Vengeance aside, the reason why Soma agreed to the shoukugeki is the most remarkable aspect of the episode. It wasn't out of his innate competitiveness, although that probably helped, but rather because he wanted to make a point to Mimasaka – that winning and losing are not the be-all-end-all of life. If you think back to season one, Soma's always been pretty even-tempered about losing, with the one major exception being when Erina initially trashed his test dish for transferring in, and he was probably upset then because he knew she was lying. Soma comes from the school of thought that says if you fall, you get right back up again, and next time, you won't fall as far. In a very dad-like way, that's what he wants to impart to Mimasaka, who has a winner-takes-all attitude and doesn't consider anything but first place worthwhile. I could practically hear my own dad reminding me that, in his words, “falling is all part of skiing” when he picked me back up after a colossal spill. That's the attitude Soma embodies, along with Takumi, Mito, Megumi, and the others to some extent. It's only Mimasaka who failed to get that memo.

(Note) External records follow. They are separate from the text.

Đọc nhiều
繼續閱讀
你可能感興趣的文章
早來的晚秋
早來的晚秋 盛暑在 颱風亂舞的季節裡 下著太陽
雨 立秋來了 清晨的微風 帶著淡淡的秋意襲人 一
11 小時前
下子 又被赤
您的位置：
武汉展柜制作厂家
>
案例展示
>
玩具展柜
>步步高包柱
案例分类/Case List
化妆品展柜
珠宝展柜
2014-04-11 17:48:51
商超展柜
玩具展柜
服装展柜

Not that this necessarily makes Mimasaka more sympathetic, although seeing his past does help to explain where his attitude came from. It's basically his way of getting back at his own father's rejection and learning to use the humiliation of others to validate his own talents for memorization. Whether that excuses him or not is largely left up to each viewer to decide; there isn't a major push either way by the show – it just tells us what happened in his past, which I appreciate.

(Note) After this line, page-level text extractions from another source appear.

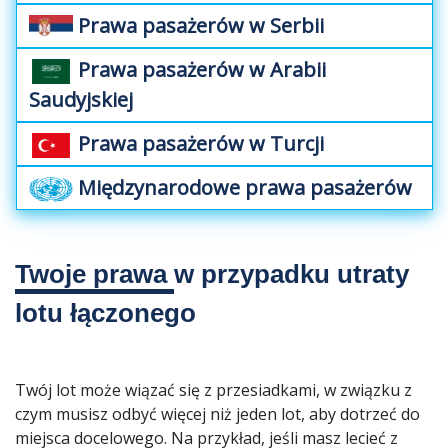
Prawa pasażerów w Serbii
Prawa pasażerów w Arabii
Saudyjskiej
Prawa pasażerów w Turcji
Międzynarodowe prawa pasażerów
Twoje prawa
w przypadku utraty
lotu łączonego
Twój lot może wiązać się z przesiadkami, w związku z
czym musisz odbyć więcej niż jeden lot, aby dotrzeć do
miejsca docelowego. Na przykład, jeśli masz lecieć z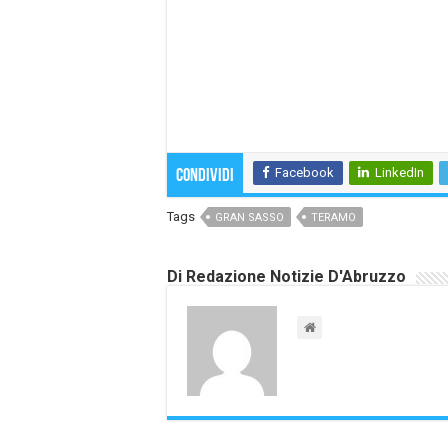
Facebook
LinkedIn
Condividi
Tags
GRAN SASSO
TERAMO
Di Redazione Notizie D'Abruzzo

That subtlety is out the window where the foodgasms are concerned, of course. While Mimasaka provokes the usual stripping reaction with a bonus boxing match, Soma's dish goes into totally weird territory by transporting his diners to “Yukihee Land,” a meat theme park where they all dress like high school girls for no good reason. I'm not sure why the mascot is a Soma clown and not some kind of cow (although maybe I just answered my own question), but it does fit with the bizarreness of the scenes, and I do tend to prefer the silly to the sexual in these reactions.

Next up is the second semi-final battle between Ryo and Akira, and I'll be curious to see how that goes. The rushed pacing of the first episodes seems to have left, but with only thirteen episodes listed, I am concerned that they'll either drag this last semi-final and the final match out or rush through the start of the next story arc only to leave us hanging. I'm hoping we'll get an announcement towards the end of the season, but until then we'll just have to see if we can gauge what's to come by next week's offering.

Rating: B+

Food Wars! The Second Plate is currently streaming on Crunchyroll.